Need some advice, two ppl in my family who did interviews has opposite views
So I made this cover letter and thought it showed I’d be dedicated to their field and wanting to learn. While have experience and schooling in certain fields that may benefit their business. Then that I am really good with customers?
Though I showed my mom and grandma. My mom owns a photography business and my grandma used to do interviews for churches. My grandma said that it is absolutely amazing and perfect. While my mom simply just say don’t use it but literally won’t give any explanation into her thought process… so please can anyone let me know, would this be good to use for a job application or to take into the interview?
To be harsh: if I read this cover letter, I would throw away this application, unless those named people are personal contacts and I could ask them about you.
The last two sentences of each paragraph say the same thing, and as someone else said, are weak.
Your very first sentence reads to me that you are looking for a jumping point to launch into other careers, and that you don't intend to stick around in this company you are applying to. No thanks.
"My aspiration is to make the most of my abilities while helping as many people as I can." This is one of those filler, vague statements that basically contains no useful information and only exists to lengthen your letter.
Details of your work experience should be in an attached resume. You could pick out one or two points and state how it will specifically benefit this company.
As mentioned above, don't include those names, unless they are known by the reader.
The info in the second paragraph is mostly fine, though condense it and try to be more specific about how your studies will improve their product. Something like... "My recent study of [specific field of psychology/sociology] has taught me that people react well to [specific about something that improves trust] and are more likely to trust an advertisement that [does this]."

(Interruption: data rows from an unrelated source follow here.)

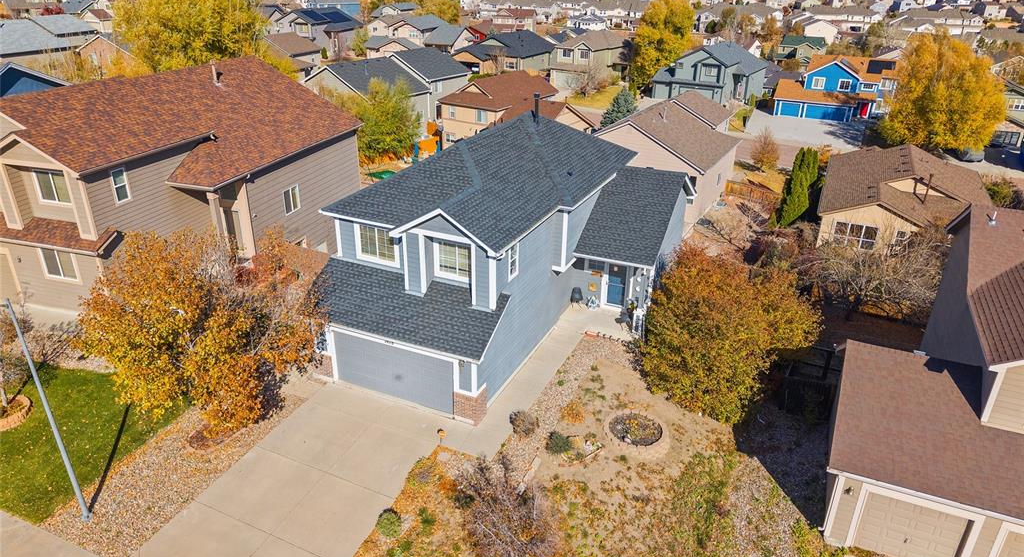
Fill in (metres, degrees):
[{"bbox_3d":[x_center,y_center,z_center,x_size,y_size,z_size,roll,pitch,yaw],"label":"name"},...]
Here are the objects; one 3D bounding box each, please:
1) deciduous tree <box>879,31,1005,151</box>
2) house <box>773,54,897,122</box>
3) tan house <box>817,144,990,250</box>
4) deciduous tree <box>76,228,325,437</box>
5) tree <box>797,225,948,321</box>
[{"bbox_3d":[45.480,-19.810,75.420,11.020,12.170,11.020,12,27,22],"label":"deciduous tree"},{"bbox_3d":[46.880,-28.410,104.320,15.700,8.000,13.000,12,28,24],"label":"house"},{"bbox_3d":[29.570,-6.550,53.340,11.300,6.800,16.500,11,28,23],"label":"tan house"},{"bbox_3d":[-9.890,1.920,22.550,7.200,6.300,6.900,11,28,23],"label":"deciduous tree"},{"bbox_3d":[15.830,0.000,31.480,6.120,4.350,6.120,12,27,22],"label":"tree"}]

The purpose of a cover letter is not to vaguely reiterate info in your resume. You want to connect with the reader and show them that you are interested in THEIR team/company. It seems like this is a marketing/advertising company. Be specific! Write your cover letter so that it only applies to this specific company. Point out one of their specific projects that you like and how your background/skills can create a similar/improved product. Research the company and say something about the company and how you think you would fit well on the team.
Follow the advice of givesomefucks and format it as a professional business letter. This should also include the company address at the top, as well as your contact/address at the top. Search for business letter templates.
My current experience is in sales and customer service, however I am interested in exploring other avenues and am open to new industries.
My current studies have included: business management, marketing, and accounting. However I believe to truly excel that is not enough and try to learn other fields in my own time. Specifically psychology and sociology as I believe that has an important crossover with marketing.
Attached is my resume if you have any questions please don't hesitate to reach out to me at: (email and phone).
You're not writing an old timey letter which is how most think of when they think "formal". Now a days brevity is incredibly important, especially for this. Get the important shit out fast, think of it like the clickbait headline that makes you read an article.
Looking at it typed out tho, I'd drop the "current" out of the second paragraph, it's not good for it to line up like that. You could switch it to "academic" to differentiate from the self studies
Both are based on the idea that someone is going to read your cover letter and form an opinion of you based on it.
I don't think you are going to get a lot of it unsolicited cover letters, and if you are applying for a specific position tailored is probably better than generic (assuming it gets read and they don't just feed your resume into a keyword hunting machine).
'Grateful for any position you think I would be suitable for.' is a rather weak ending. Might work for a church, probably not for a business. I don't think I've met a hiring manager who wanted to do anything as complex as seeing if they had a position to fit a candidate. Much easier to just post openings and let folk self select, then pick interview candidates via keyword search.
This might work better going to an agency, but honestly you should avoid agency work if you can at all help it. They largely just exist to cost more and pay employees less with less rights than you would have otherwise.
Every job is solving problems of some kind or another. Look at the individual postings and as you're writing this ask yourself: does what I'm writing yell them how I'm going to solve the problems that this job needs solved?
That's what people mean when they talk about selling yourself. That's how you get someone's attention. Look at the job posting, make a hypothesis based on available evidence, and use the job posting to tailor a cover letter for that positon.